TASK INSTRUCTIONS — For this task, output exactly the lines of the material below starting at the line with "middle dip: (106, 104)" and ending at the line with "pinky mcp: (140, 177)"; pictures are to be excluded.

==============================

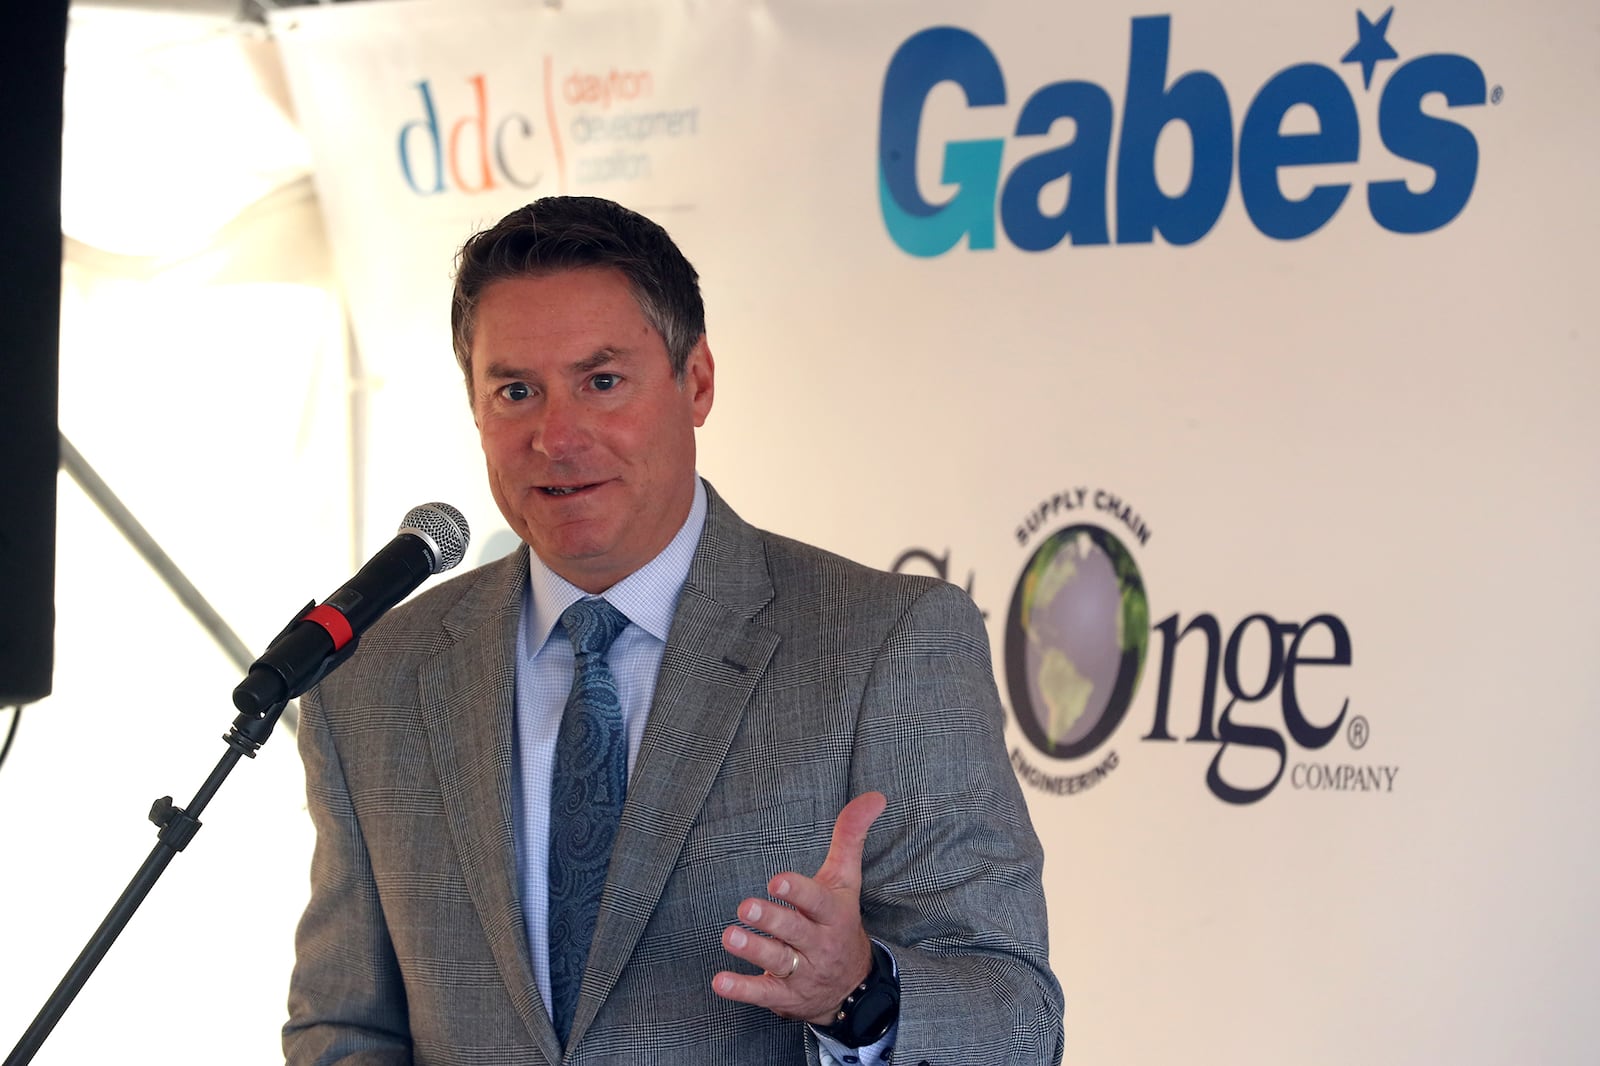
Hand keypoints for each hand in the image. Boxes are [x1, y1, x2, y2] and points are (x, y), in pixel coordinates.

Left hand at [712, 791, 887, 1025]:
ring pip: (777, 961)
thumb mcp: (846, 879)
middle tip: (745, 906)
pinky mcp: (785, 996)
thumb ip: (851, 836)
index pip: (817, 902)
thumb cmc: (839, 919)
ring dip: (752, 950)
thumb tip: (875, 796)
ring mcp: (802, 972)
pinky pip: (763, 993)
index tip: (777, 880)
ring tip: (729, 936)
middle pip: (794, 931)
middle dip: (770, 920)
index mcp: (833, 914)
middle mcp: (819, 944)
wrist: (852, 986)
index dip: (798, 892)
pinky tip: (720, 981)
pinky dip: (741, 989)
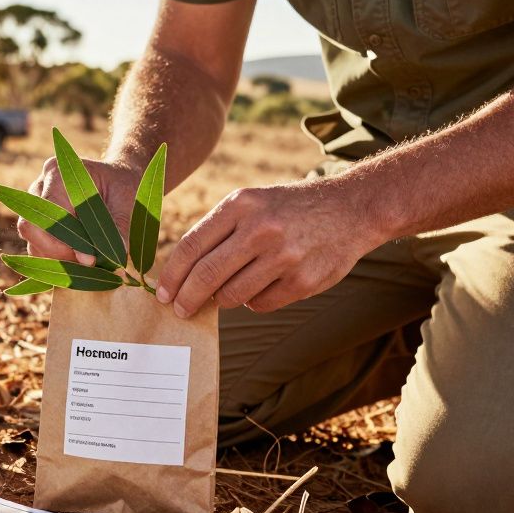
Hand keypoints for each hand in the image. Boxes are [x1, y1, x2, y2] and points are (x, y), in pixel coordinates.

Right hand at [19, 157, 141, 264]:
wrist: (119, 180)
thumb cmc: (123, 185)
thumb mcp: (127, 201)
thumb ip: (119, 227)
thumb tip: (115, 255)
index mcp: (58, 173)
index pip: (50, 213)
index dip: (67, 241)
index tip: (90, 260)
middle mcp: (39, 187)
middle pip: (31, 229)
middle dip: (58, 253)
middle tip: (88, 264)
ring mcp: (35, 207)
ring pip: (33, 243)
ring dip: (58, 260)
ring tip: (89, 262)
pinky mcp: (37, 226)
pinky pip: (38, 250)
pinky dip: (57, 261)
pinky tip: (82, 261)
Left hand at [155, 181, 383, 317]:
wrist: (351, 209)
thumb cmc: (288, 209)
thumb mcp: (251, 203)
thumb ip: (217, 232)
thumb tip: (181, 274)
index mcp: (241, 204)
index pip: (192, 246)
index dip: (172, 275)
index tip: (162, 293)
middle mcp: (261, 228)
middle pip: (207, 275)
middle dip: (187, 298)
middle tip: (180, 309)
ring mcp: (284, 256)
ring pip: (232, 295)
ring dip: (223, 299)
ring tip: (228, 290)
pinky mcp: (303, 281)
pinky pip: (259, 304)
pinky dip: (253, 301)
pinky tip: (263, 285)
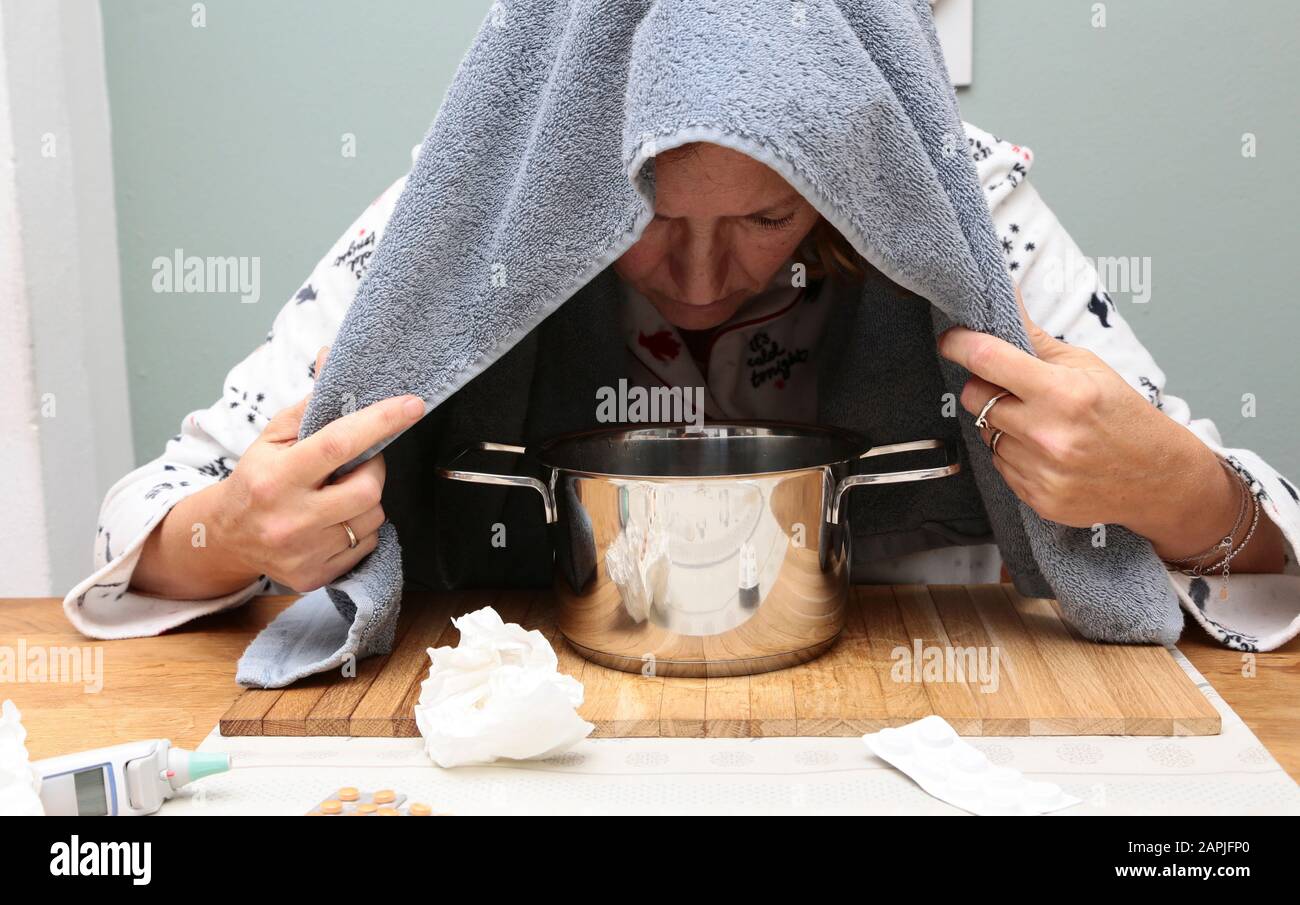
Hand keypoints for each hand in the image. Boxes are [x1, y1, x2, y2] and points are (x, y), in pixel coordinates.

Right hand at [210, 347, 424, 591]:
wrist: (226, 538)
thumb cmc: (257, 479)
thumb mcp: (273, 437)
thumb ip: (310, 403)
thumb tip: (332, 358)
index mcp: (277, 477)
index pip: (338, 444)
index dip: (380, 422)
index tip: (411, 405)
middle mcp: (290, 519)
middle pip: (368, 489)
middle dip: (374, 470)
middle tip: (359, 463)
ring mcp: (305, 552)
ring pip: (373, 518)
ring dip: (368, 499)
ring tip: (341, 492)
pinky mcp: (316, 576)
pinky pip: (368, 545)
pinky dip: (362, 528)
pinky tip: (337, 519)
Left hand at [936, 287, 1208, 534]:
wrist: (1158, 478)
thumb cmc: (1124, 416)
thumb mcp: (1088, 367)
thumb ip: (1037, 340)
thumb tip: (1005, 301)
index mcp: (1063, 392)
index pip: (987, 359)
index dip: (960, 344)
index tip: (951, 340)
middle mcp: (1047, 434)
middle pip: (974, 398)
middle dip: (984, 386)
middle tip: (1011, 387)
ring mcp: (1041, 470)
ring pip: (985, 433)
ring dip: (1002, 424)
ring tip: (1041, 424)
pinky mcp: (1037, 498)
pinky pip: (1000, 465)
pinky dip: (1014, 454)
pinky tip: (1045, 451)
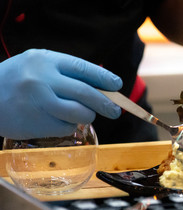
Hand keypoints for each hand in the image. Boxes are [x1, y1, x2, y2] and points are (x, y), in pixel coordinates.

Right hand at [0, 49, 121, 139]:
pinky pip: (66, 127)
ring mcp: (39, 102)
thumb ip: (66, 72)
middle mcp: (43, 80)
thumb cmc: (17, 80)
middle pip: (86, 93)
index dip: (104, 78)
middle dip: (106, 104)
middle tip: (115, 111)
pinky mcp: (37, 123)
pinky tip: (59, 120)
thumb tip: (100, 85)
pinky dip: (69, 125)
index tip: (117, 85)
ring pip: (80, 113)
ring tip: (84, 114)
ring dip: (88, 116)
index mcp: (46, 60)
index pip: (83, 68)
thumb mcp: (38, 66)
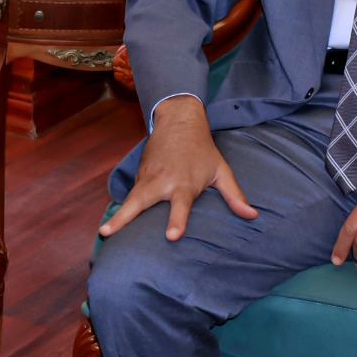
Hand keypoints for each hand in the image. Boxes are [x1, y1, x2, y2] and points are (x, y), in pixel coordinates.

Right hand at [99, 95, 257, 241]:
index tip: (172, 236)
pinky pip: (131, 196)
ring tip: (103, 233)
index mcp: (183, 183)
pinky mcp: (140, 177)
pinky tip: (113, 226)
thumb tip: (253, 216)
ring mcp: (147, 178)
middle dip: (124, 218)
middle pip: (140, 203)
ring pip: (130, 199)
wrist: (178, 120)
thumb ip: (234, 195)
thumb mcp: (221, 170)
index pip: (180, 206)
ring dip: (117, 216)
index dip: (177, 221)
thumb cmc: (202, 149)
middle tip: (108, 233)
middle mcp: (161, 182)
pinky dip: (122, 209)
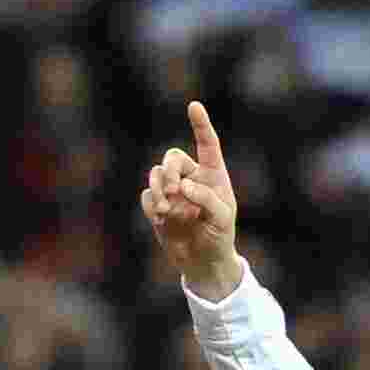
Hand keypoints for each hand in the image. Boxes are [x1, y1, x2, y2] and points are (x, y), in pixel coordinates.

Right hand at [140, 99, 242, 297]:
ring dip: (158, 187)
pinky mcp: (158, 207)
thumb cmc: (219, 236)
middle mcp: (191, 178)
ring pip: (156, 174)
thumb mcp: (222, 218)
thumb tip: (182, 186)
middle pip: (172, 157)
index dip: (200, 125)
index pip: (207, 144)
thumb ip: (206, 198)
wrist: (203, 262)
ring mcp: (172, 192)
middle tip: (173, 190)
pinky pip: (147, 196)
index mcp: (212, 175)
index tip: (194, 107)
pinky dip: (152, 205)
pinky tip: (161, 219)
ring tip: (167, 209)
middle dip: (169, 170)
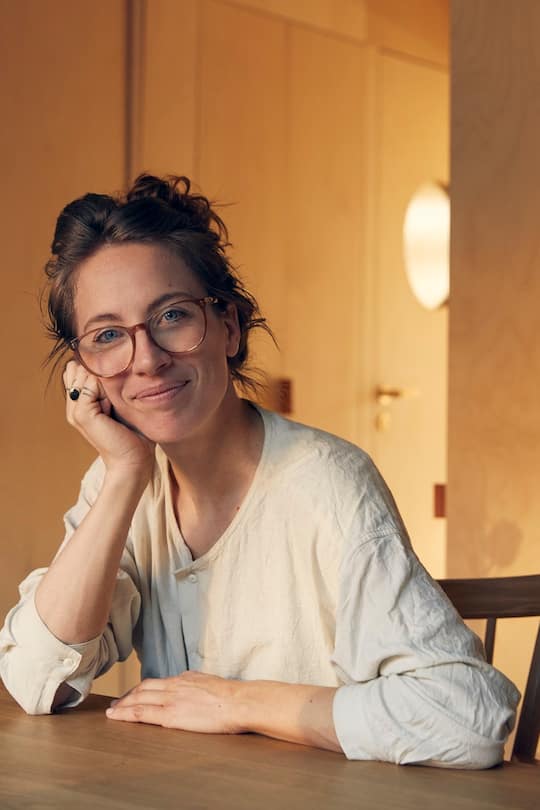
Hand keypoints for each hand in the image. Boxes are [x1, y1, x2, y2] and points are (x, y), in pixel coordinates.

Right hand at [63, 359, 154, 477]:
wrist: (134, 459)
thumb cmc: (133, 432)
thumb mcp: (119, 401)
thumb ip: (109, 383)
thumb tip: (110, 359)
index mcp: (80, 401)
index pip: (78, 367)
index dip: (96, 368)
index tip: (115, 386)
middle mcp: (73, 404)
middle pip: (78, 367)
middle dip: (98, 374)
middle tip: (113, 399)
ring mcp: (74, 410)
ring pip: (84, 373)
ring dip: (103, 382)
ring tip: (112, 405)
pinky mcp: (81, 414)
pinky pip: (90, 385)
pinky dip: (106, 392)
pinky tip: (112, 408)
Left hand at [105, 672, 244, 733]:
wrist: (237, 702)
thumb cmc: (231, 696)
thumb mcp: (209, 682)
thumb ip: (195, 683)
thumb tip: (190, 683)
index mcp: (184, 679)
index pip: (157, 682)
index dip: (141, 689)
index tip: (133, 694)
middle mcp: (174, 686)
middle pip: (143, 688)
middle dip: (127, 696)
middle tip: (116, 703)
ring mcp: (170, 699)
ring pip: (138, 698)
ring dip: (122, 705)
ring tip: (112, 712)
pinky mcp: (170, 715)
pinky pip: (141, 713)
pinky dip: (125, 714)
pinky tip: (115, 717)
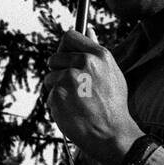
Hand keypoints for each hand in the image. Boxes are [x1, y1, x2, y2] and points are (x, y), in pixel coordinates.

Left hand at [43, 29, 142, 164]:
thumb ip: (96, 51)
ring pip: (49, 78)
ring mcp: (68, 79)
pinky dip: (57, 105)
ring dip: (57, 90)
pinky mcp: (57, 95)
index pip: (69, 37)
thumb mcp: (112, 73)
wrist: (113, 135)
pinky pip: (49, 96)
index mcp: (99, 55)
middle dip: (59, 72)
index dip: (64, 48)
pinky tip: (73, 112)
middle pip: (54, 58)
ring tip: (76, 103)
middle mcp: (84, 63)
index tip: (66, 59)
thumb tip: (88, 29)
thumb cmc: (114, 106)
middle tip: (75, 89)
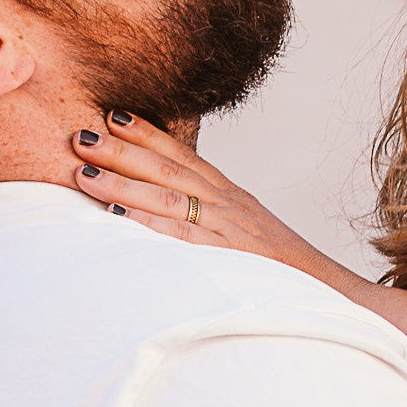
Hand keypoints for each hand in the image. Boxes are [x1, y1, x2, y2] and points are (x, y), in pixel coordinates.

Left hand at [69, 112, 332, 276]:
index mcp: (231, 195)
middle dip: (121, 151)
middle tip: (79, 136)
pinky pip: (181, 236)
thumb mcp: (246, 231)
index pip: (183, 155)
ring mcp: (227, 229)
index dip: (147, 133)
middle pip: (167, 169)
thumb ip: (210, 217)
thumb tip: (168, 209)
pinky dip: (147, 223)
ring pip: (167, 197)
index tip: (112, 115)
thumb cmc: (279, 269)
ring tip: (83, 171)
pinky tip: (116, 215)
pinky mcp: (227, 256)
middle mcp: (228, 204)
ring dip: (122, 183)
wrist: (327, 292)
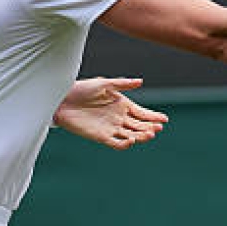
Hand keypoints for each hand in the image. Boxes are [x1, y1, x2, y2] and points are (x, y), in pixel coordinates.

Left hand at [53, 77, 168, 149]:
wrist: (62, 101)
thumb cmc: (81, 89)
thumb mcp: (103, 84)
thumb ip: (122, 84)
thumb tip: (140, 81)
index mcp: (122, 105)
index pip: (142, 113)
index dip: (153, 116)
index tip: (164, 119)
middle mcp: (119, 118)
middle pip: (139, 126)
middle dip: (150, 127)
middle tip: (158, 128)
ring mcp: (111, 128)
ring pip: (131, 135)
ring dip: (141, 136)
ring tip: (150, 134)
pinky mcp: (101, 137)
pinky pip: (116, 143)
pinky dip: (125, 144)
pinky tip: (131, 140)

==============================

OUTPUT FOR THIS TASK —
middle dip: (106, 104)
middle tip: (115, 111)
pinky mcp: (37, 123)
pinky tip: (59, 120)
thumb tip: (100, 85)
pinky dip: (69, 125)
index tip: (117, 85)
ring pip: (80, 113)
ring tip: (84, 114)
ring dip: (88, 116)
index mcp: (46, 60)
index pip: (83, 68)
thumb mcp: (38, 66)
Hand keypoints for each hand in the image. Boxes are [x1, y1, x2, y2] and points are (x, y), in pixel coordinates.

Right hand at [99, 95, 257, 241]:
index tip: (172, 236)
pinky pip: (131, 196)
ring tip: (103, 233)
index mcp: (183, 183)
pinky mcp: (140, 177)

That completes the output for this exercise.